— Вот и хорошо. В Москве он болеть не будет. Правда?
Наташа, увлеченная встречей, даже забыла про вещи. Она гладила шероховатую руку матери и часто моргала, чтобы удержать слезы.
— Ну все, все, — сказала наконец Анастасия Харитоновна. — Давайте выходить.
Когда выбрались из вагона и, обогнув здание вокзала, оказались на широкой площади, Наташа остановилась, как завороженная. Знакомый городской шум, густые толпы людей, высокие дома с множеством поблескивающих от солнца окон ошеломили ее не меньше, чем голос диктора в вагоне. Забыв обо всем, она смотрела на родной город.
Вдали острыми шпилями уходило в синее небо красивое высотное здание. Под лучами солнца его парапеты и колонны казались мраморными.
Анастасия Харитоновна подошла к такси, усадила Володю и Людочку, уложила вещи, а Наташа не могла сдвинуться с места: все смотрела и смотрела. Потом, когда сели в машину, сказала:
— Не могу поверить, что я в Москве. Слышишь, мама?
Анастасия Харитоновна улыбнулась.
— Ой нет, не поймешь ты меня, — Наташа взяла ее за руку. — Ведь ты никуда отсюда не уезжала.
Поглядывая на дочь, Анастасия Харитоновна что-то говорила, но та ничего не слышала. Она жадно смотрела на пробегавшие мимо магазины, витрины с яркими театральными афишами и захлебывалась от восторга:
— Смотри, мама, «Лебединое озеро», «Иван Сусанин». Как приедет Сережа, везде, везде побываем.
Володя и Людочка тянули ее за платье:
— Где озеро, мамочка?
— Какие лебеди?
Она улыбалась в ответ и снова устремляла взгляд на бегущие мимо здания.

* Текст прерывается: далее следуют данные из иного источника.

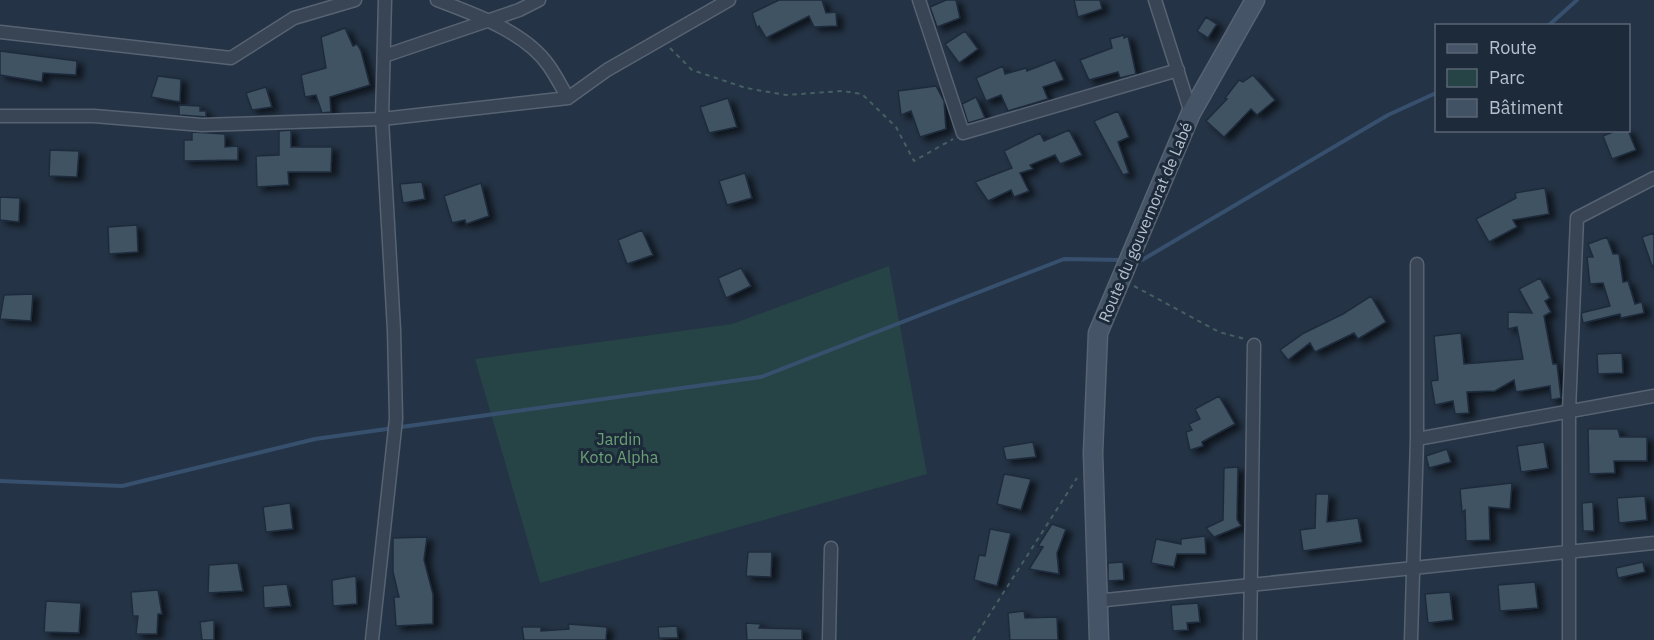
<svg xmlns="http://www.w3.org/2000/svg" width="1654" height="640" viewBox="0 0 1654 640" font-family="'IBM Plex Sans',sans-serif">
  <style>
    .green { fill: #264346 }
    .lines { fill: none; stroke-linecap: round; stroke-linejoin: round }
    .stream { stroke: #36506e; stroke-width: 4 }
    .building { fill: #405264; stroke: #1f2c3c; stroke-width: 1.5; filter: url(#shadow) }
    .street-casing { stroke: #576372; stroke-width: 15 }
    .secondary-casing { stroke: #576372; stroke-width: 21 }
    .path { stroke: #456062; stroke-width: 2; stroke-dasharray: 4.5 4.5; stroke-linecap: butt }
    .street { stroke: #394554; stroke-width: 12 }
    .secondary { stroke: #465468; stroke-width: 18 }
    .labels { text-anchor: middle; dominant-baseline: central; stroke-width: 6; stroke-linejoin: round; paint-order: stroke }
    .street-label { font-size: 16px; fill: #b6c0ce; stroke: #1d2a3a }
    .park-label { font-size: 16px; fill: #6ba175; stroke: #1d2a3a }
  </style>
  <defs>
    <filter id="shadow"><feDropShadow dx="6" dy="4" stdDeviation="3" flood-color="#0009"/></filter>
  </defs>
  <rect width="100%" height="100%" fill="#243345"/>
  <path class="green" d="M889,266L927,474L540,583L475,359L732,324Z"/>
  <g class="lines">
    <path class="stream" d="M1548,26L1577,0
      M1135,260H1142L1388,115L1436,93
      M0,481L122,486L315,439L761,377L1064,259L1122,260"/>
  </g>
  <path class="building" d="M779,0H822L826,13L836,12L837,26L814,27L809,16L766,38L759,26L757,28L752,13Z
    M946,0H956L960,18L937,27L930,7Z
    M1074,0H1100L1102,9L1078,17Z
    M1206,17L1217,24L1208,38L1197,31Z
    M345,28L353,46L357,44L361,51L370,85L330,97L331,112L322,113L316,95L305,97L301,75L326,68L321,37Z
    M965,31L978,49L959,63L945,44Z
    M1124,35V38L1128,36L1136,74L1120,78L1118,72L1089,80L1080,60L1112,48L1110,39Z
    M0,51L77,61L76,75L43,73L42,82L0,75Z
    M1055,60L1064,80L1043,87L1048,99L1008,111L1001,95L986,101L976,78L1003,66L1005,74L1026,68L1027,71Z
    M1253,75L1275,100L1257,115L1251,109L1224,137L1206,121L1227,99L1225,98L1239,80L1243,82Z
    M158,76L181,79L180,102L151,97Z
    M936,86L944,101L946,129L920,137L911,111L901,115L898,91Z
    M266,87L272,107L252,110L246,93Z
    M976,97L985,118L968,123L962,104Z
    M728,98L737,127L709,133L700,107Z
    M179,105L200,106V111H206V117L179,115Z
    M1118,111L1129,137L1118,142L1129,173L1123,175L1094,121Z
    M291,130V147H332L331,172H288L289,185L257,187L256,156L279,155V131Z
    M1069,130L1082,155L1060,164L1055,155L1030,165L1033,169L1020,173L1029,191L1014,197L1011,190L988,201L975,182L1012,168L1004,151L1040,133L1044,141Z
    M1618,130H1628L1636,150L1612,159L1603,136Z
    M192,132L225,134V147L238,146V160L184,161V140H192Z
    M50,150L79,151L77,177L49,176Z
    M745,173L752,198L727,205L719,181Z
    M422,182L425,199L403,203L400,184Z
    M481,183L489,216L466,224L465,220L452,223L444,196Z
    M1545,188L1549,214L1513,220L1517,227L1489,242L1476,219L1516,198L1515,193Z
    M0,197L20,198L19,222L0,220Z
    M137,225L138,252L109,254L108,227Z
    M642,230L653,255L627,264L618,240Z
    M1654,233V265L1652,266L1642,237Z
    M1607,237L1613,254H1619L1623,282L1628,281L1635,304L1642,302L1644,313L1621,318L1620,314L1583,323L1581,313L1610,306L1603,283L1590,284L1587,257H1593L1588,244Z
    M741,268L751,286L726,298L718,278Z
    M1540,278L1550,298L1545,301L1551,312L1544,316L1553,364H1557L1561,398L1551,400L1550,386L1516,392L1514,380L1495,391L1467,392L1469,413L1455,414L1453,401L1435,405L1431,381L1438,380L1434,336L1461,333L1464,364L1523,359L1517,327L1508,329V312L1532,313L1519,289Z
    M33,294L31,321L0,319L4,295Z
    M1371,296L1386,322L1358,339L1354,333L1315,352L1310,343L1288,360L1280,350L1304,333L1343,314Z
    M1622,353L1623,373L1598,374L1597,354Z
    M1219,396L1235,424L1202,442L1203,446L1190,450L1186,432L1192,430L1189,424L1200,419L1195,409Z
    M1588,429H1618L1620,437H1647V461H1614L1615,473L1589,474Z
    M1033,442L1036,457L1006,460L1003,447Z
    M1544,442L1548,468L1521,472L1517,446Z
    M1447,449L1451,462L1429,468L1426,456Z
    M1238,467L1237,519L1241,526L1214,537L1206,528L1223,520L1224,468Z
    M1004,474L1031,479L1021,510L997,504Z
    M1512,483L1510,509L1489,507L1490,540L1466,541L1465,510L1462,512L1460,489Z
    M1316,494H1329L1327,522L1358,518L1362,542L1303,551L1300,530L1315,528Z
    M1645,496L1647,520L1619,523L1617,498Z
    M1593,502L1594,531H1583L1582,503Z
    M290,503L293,529L266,532L263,507Z
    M1052,524L1066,529L1057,553L1059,574L1029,569L1043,547L1038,546Z
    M990,529L1011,533L997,586L974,580L979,555L985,556Z
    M1205,536L1206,554H1177L1174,567L1151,563L1156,539L1181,544V539Z
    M427,537L424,560L433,594V624L396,626L394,597H399L393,572V538Z
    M748,552H772L771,577L746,576Z
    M1123,562L1124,580L1108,581V563Z
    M1643,562L1645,572L1618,578L1616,568Z
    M238,563L243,591L208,593L209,565Z
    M356,576L357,604L333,606L332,580Z
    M1535,582L1538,608L1500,611L1498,585Z
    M287,584L291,606L264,608L263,586Z
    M158,590L162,614H158L157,634H136L138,616H133L131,592Z
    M1450,592L1453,620L1428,623L1425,594Z
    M46,601L81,603L79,633L44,632Z
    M1198,603L1200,622L1187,623L1188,630L1173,631L1171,605Z
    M1024,611L1025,618L1057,617L1058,640H1010L1008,613Z
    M214,620V640H202L200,622Z
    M746,623L761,624L759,628L802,629V640H747Z
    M568,624L607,627L606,640H524L522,627H541V631L569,629Z
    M677,626L678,638H659L658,627Z"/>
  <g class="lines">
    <defs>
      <path id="street" d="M437,0C474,14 526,32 549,66C556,76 562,88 568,98
        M919,0L963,133L1178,70
        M1155,0L1191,113
        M0,32L231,58L294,18L355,0
        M384,56L519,10L539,0
        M0,116H94L202,125L382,119L568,98L607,70L729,0
        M1417,439L1654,396
        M1096,601L1654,543
        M372,640L396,419L394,330L382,119L385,0
        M829,640L831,548
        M1250,640L1254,345
        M1411,640L1417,439V264
        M1569,640V411L1577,218L1654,178"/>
      <path id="secondary" d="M1099,640L1093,453L1098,333L1191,113L1255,0"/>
    </defs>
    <use href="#street" class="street-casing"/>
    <use href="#secondary" class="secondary-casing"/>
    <path class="path" d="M670,48L692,70L746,88L786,95L842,91L862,94L896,127L914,161L953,139
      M1134,286L1219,332L1245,339
      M973,640L1077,478"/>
    <use href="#street" class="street"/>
    <use href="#secondary" class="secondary"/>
  </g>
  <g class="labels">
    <g class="street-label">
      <text transform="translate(1145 222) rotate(-67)">Route du gouvernorat de Labé</text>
    </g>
    <g class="park-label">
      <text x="619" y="439">Jardin<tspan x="619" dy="18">Koto Alpha</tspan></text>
    </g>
  </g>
  <rect x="1435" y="24" width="195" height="108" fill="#1d2a3a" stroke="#5a6675" stroke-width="1.5"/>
  <rect x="1447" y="44" width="30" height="9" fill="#465468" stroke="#5a6675" stroke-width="1.5"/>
  <text x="1489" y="54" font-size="18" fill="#b6c0ce">Route</text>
  <rect x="1447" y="69" width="30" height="18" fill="#264346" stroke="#5a6675" stroke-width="1.5"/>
  <text x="1489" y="84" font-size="18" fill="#b6c0ce">Parc</text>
  <rect x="1447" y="99" width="30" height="18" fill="#405264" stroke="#5a6675" stroke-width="1.5"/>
  <text x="1489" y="114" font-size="18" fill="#b6c0ce">Bâtiment</text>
</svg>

Такси повернуло на Петровку. А вот и дом, трехэтажный, с тяжелой старинной отделкой, глубокое узкое парадное. Все, как было раньше. Только железную ограду садика рядом с домом перекрасили из зеленой в черную. Пожалуй, так лучше, под цвет мостовой.
В квартире матери тоже все осталось почти по-прежнему. В передней стояла деревянная вешалка с тремя змеиными головами. Раньше, когда был жив отец Наташи, он питал особенное пристрастие к этой резьбе, часто протирал ее, смазывал каким-то маслом, иногда покрывал лаком. Наташа погладила змеиные головы и прошла дальше.
В столовой она увидела тяжелый круглый стол под пестрой бархатной скатертью, полумягкие стулья, шкаф, кожаный диван и дубовую этажерку с книгами.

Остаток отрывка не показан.